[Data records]
-------------------------

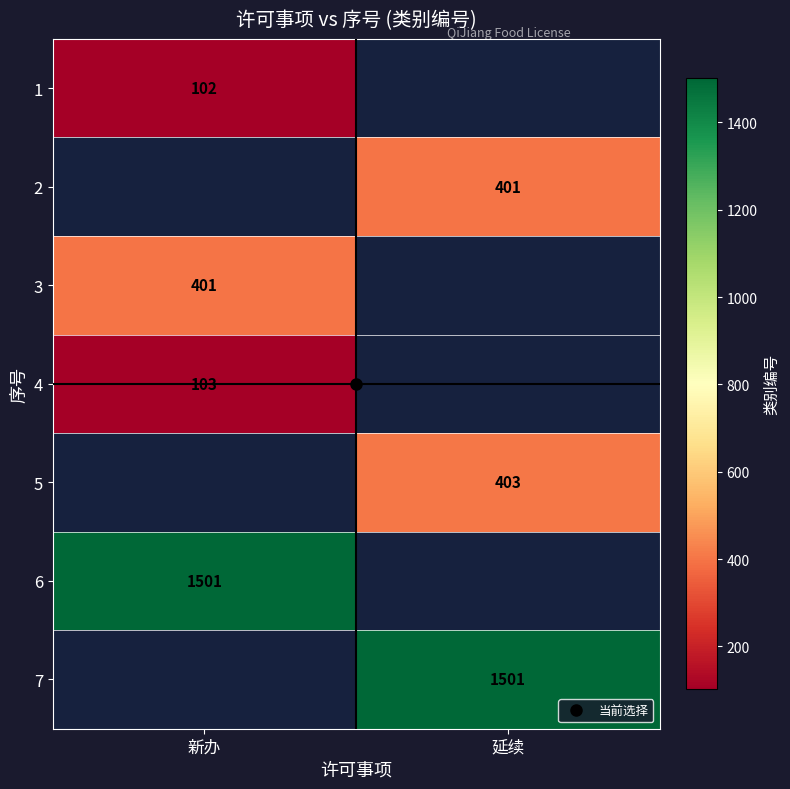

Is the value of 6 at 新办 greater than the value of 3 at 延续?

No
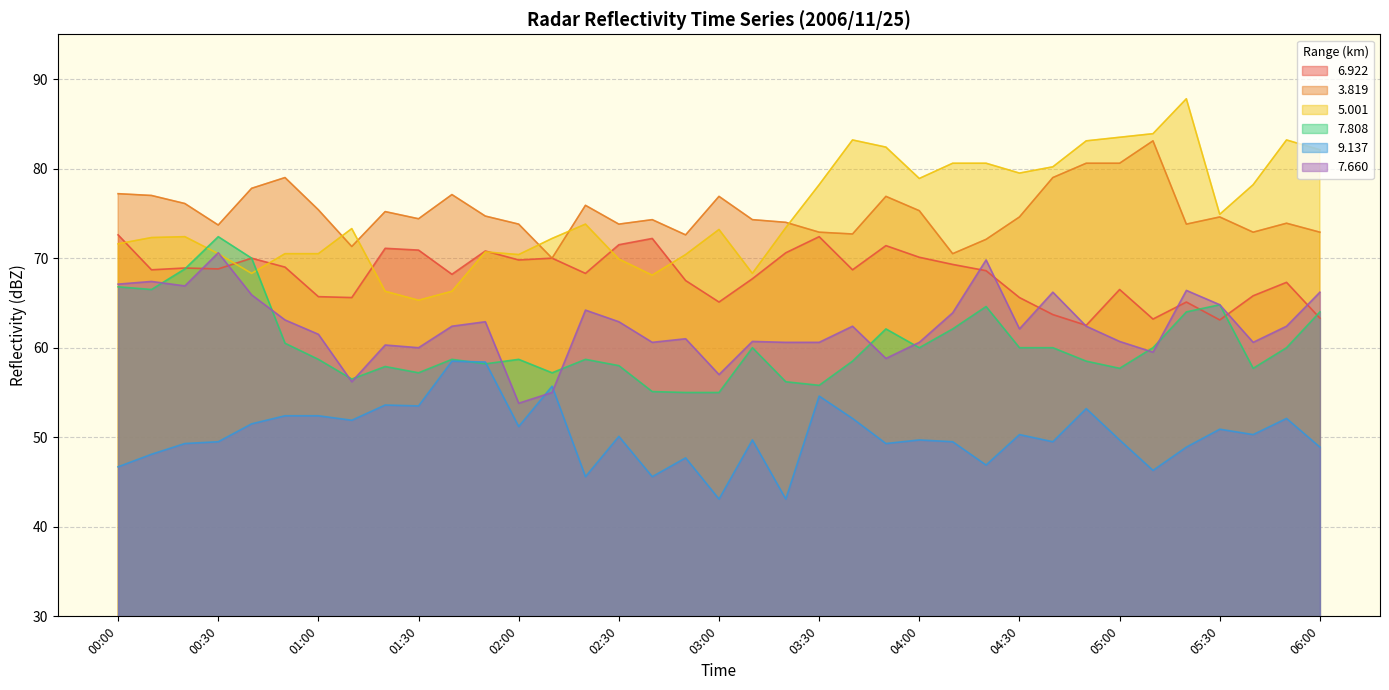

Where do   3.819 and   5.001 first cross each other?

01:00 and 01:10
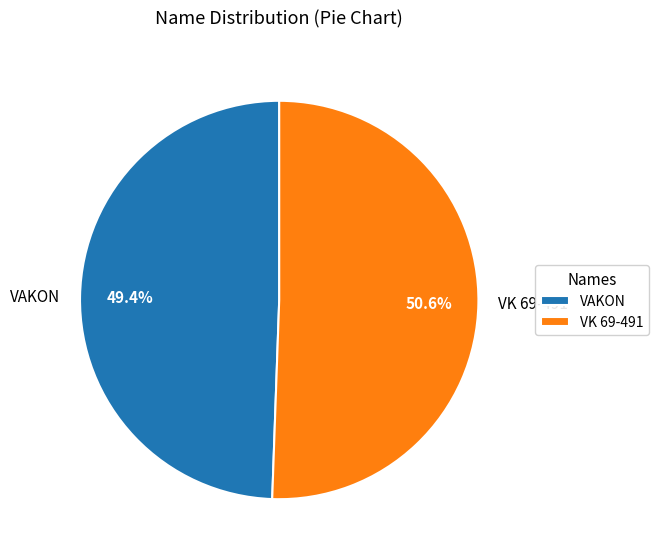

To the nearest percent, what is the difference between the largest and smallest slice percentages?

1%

-------------------------

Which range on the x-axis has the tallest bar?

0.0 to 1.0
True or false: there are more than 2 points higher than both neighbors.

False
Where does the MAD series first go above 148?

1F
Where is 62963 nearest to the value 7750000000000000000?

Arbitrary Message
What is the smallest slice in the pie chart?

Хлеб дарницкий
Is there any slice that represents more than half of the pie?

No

-------------------------

* Problem to solve
Count the lines in the material above that contain the string "smallest", matching case exactly. Reply with the number only.

* Answer section
2